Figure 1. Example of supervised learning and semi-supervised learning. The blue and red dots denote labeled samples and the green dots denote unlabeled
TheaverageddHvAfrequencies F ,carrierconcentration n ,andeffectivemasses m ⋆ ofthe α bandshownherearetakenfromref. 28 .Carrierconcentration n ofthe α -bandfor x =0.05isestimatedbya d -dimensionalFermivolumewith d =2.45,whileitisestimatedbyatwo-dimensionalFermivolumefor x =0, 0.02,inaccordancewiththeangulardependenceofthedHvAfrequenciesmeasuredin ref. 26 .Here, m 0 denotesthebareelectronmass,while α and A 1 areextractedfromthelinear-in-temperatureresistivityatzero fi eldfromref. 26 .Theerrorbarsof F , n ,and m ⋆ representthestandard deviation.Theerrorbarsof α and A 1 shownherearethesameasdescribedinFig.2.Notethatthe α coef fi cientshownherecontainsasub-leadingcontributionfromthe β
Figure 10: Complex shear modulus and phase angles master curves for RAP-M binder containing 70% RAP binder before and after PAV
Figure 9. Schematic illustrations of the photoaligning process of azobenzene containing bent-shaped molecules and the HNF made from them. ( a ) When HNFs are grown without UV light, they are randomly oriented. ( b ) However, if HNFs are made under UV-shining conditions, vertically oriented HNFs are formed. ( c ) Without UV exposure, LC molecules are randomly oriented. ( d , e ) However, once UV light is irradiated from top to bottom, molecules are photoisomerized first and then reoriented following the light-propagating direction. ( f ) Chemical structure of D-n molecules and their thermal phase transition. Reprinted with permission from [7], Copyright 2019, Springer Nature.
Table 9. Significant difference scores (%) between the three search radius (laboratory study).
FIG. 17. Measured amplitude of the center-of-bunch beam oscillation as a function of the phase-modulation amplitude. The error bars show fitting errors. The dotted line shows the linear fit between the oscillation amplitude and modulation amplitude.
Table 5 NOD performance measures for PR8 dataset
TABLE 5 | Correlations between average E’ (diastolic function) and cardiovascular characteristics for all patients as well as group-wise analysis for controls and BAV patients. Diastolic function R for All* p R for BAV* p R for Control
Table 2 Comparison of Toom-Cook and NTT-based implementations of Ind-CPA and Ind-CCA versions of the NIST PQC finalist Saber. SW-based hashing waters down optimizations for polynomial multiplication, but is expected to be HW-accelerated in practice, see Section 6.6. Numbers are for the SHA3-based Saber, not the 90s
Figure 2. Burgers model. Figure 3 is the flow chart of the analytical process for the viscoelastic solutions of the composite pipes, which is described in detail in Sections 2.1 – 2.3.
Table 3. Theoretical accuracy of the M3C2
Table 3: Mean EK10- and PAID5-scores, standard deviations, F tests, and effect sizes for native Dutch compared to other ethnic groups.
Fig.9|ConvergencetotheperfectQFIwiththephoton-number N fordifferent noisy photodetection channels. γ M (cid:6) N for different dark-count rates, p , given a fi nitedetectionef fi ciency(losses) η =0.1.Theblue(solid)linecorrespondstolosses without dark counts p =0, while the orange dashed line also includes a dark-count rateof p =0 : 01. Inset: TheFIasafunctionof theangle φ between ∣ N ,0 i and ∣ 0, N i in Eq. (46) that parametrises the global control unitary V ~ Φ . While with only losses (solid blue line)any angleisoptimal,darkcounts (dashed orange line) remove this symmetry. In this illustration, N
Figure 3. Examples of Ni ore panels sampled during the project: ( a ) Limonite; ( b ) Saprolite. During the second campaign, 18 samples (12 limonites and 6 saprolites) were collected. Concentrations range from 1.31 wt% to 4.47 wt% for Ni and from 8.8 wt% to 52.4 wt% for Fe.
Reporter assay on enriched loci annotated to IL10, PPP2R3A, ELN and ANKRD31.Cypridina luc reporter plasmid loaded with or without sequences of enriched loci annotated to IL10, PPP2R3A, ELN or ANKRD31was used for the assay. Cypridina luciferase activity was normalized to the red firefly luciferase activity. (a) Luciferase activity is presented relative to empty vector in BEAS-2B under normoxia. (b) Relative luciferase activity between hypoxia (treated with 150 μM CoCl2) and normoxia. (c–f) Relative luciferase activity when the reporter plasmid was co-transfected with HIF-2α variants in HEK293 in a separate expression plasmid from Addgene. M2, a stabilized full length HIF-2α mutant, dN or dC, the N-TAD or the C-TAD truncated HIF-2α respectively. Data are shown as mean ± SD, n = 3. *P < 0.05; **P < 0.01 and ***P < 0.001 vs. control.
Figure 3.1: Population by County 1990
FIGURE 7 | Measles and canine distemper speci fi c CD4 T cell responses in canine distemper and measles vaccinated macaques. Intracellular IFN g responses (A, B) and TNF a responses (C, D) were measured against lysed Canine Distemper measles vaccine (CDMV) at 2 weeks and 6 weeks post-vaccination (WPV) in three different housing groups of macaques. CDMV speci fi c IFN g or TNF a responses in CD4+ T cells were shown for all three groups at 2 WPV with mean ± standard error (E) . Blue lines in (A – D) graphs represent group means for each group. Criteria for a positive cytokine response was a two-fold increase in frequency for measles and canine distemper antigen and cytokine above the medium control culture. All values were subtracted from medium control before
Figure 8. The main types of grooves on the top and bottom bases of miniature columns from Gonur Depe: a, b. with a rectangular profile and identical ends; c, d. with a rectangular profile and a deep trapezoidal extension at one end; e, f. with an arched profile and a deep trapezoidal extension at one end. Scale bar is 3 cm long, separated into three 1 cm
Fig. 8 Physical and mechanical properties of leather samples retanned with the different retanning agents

**Your assignment**
Write each line above out exactly.

**Written reply**
Figure 1. Example of supervised learning and semi-supervised learning. The blue and red dots denote labeled samples and the green dots denote unlabeled
TheaverageddHvAfrequencies F ,carrierconcentration n ,andeffectivemasses m ⋆ ofthe α bandshownherearetakenfromref. 28 .Carrierconcentration n ofthe α -bandfor x =0.05isestimatedbya d -dimensionalFermivolumewith d =2.45,whileitisestimatedbyatwo-dimensionalFermivolumefor x =0, 0.02,inaccordancewiththeangulardependenceofthedHvAfrequenciesmeasuredin ref. 26 .Here, m 0 denotesthebareelectronmass,while α and A 1 areextractedfromthelinear-in-temperatureresistivityatzero fi eldfromref. 26 .Theerrorbarsof F , n ,and m ⋆ representthestandard deviation.Theerrorbarsof α and A 1 shownherearethesameasdescribedinFig.2.Notethatthe α coef fi cientshownherecontainsasub-leadingcontributionfromthe β
Figure 10: Complex shear modulus and phase angles master curves for RAP-M binder containing 70% RAP binder before and after PAV
Figure 9. Schematic illustrations of the photoaligning process of azobenzene containing bent-shaped molecules and the HNF made from them. ( a ) When HNFs are grown without UV light, they are randomly oriented. ( b ) However, if HNFs are made under UV-shining conditions, vertically oriented HNFs are formed. ( c ) Without UV exposure, LC molecules are randomly oriented. ( d , e ) However, once UV light is irradiated from top to bottom, molecules are photoisomerized first and then reoriented following the light-propagating direction. ( f ) Chemical structure of D-n molecules and their thermal phase transition. Reprinted with permission from [7], Copyright 2019, Springer Nature.
Table 9. Significant difference scores (%) between the three search radius (laboratory study).
FIG. 17. Measured amplitude of the center-of-bunch beam oscillation as a function of the phase-modulation amplitude. The error bars show fitting errors. The dotted line shows the linear fit between the oscillation amplitude and modulation amplitude.
Table 5 NOD performance measures for PR8 dataset
TABLE 5 | Correlations between average E’ (diastolic function) and cardiovascular characteristics for all patients as well as group-wise analysis for controls and BAV patients. Diastolic function R for All* p R for BAV* p R for Control
Table 2 Comparison of Toom-Cook and NTT-based implementations of Ind-CPA and Ind-CCA versions of the NIST PQC finalist Saber. SW-based hashing waters down optimizations for polynomial multiplication, but is expected to be HW-accelerated in practice, see Section 6.6. Numbers are for the SHA3-based Saber, not the 90s
Figure 2. Burgers model. Figure 3 is the flow chart of the analytical process for the viscoelastic solutions of the composite pipes, which is described in detail in Sections 2.1 – 2.3.
Table 3. Theoretical accuracy of the M3C2
Table 3: Mean EK10- and PAID5-scores, standard deviations, F tests, and effect sizes for native Dutch compared to other ethnic groups.
Fig.9|ConvergencetotheperfectQFIwiththephoton-number N fordifferent noisy photodetection channels. γ M (cid:6) N for different dark-count rates, p , given a fi nitedetectionef fi ciency(losses) η =0.1.Theblue(solid)linecorrespondstolosses without dark counts p =0, while the orange dashed line also includes a dark-count rateof p =0 : 01. Inset: TheFIasafunctionof theangle φ between ∣ N ,0 i and ∣ 0, N i in Eq. (46) that parametrises the global control unitary V ~ Φ . While with only losses (solid blue line)any angleisoptimal,darkcounts (dashed orange line) remove this symmetry. In this illustration, N
Figure 3. Examples of Ni ore panels sampled during the project: ( a ) Limonite; ( b ) Saprolite. During the second campaign, 18 samples (12 limonites and 6 saprolites) were collected. Concentrations range from 1.31 wt% to 4.47 wt% for Ni and from 8.8 wt% to 52.4 wt% for Fe.
Reporter assay on enriched loci annotated to IL10, PPP2R3A, ELN and ANKRD31.Cypridina luc reporter plasmid loaded with or without sequences of enriched loci annotated to IL10, PPP2R3A, ELN or ANKRD31was used for the assay. Cypridina luciferase activity was normalized to the red firefly luciferase activity. (a) Luciferase activity is presented relative to empty vector in BEAS-2B under normoxia. (b) Relative luciferase activity between hypoxia (treated with 150 μM CoCl2) and normoxia. (c–f) Relative luciferase activity when the reporter plasmid was co-transfected with HIF-2α variants in HEK293 in a separate expression plasmid from Addgene. M2, a stabilized full length HIF-2α mutant, dN or dC, the N-TAD or the C-TAD truncated HIF-2α respectively. Data are shown as mean ± SD, n = 3. *P < 0.05; **P < 0.01 and ***P < 0.001 vs. control.
Figure 3.1: Population by County 1990
FIGURE 7 | Measles and canine distemper speci fi c CD4 T cell responses in canine distemper and measles vaccinated macaques. Intracellular IFN g responses (A, B) and TNF a responses (C, D) were measured against lysed Canine Distemper measles vaccine (CDMV) at 2 weeks and 6 weeks post-vaccination (WPV) in three different housing groups of macaques. CDMV speci fi c IFN g or TNF a responses in CD4+ T cells were shown for all three groups at 2 WPV with mean ± standard error (E) . Blue lines in (A – D) graphs represent group means for each group. Criteria for a positive cytokine response was a two-fold increase in frequency for measles and canine distemper antigen and cytokine above the medium control culture. All values were subtracted from medium control before
Figure 8. The main types of grooves on the top and bottom bases of miniature columns from Gonur Depe: a, b. with a rectangular profile and identical ends; c, d. with a rectangular profile and a deep trapezoidal extension at one end; e, f. with an arched profile and a deep trapezoidal extension at one end. Scale bar is 3 cm long, separated into three 1 cm
Fig. 8 Physical and mechanical properties of leather samples retanned with the different retanning agents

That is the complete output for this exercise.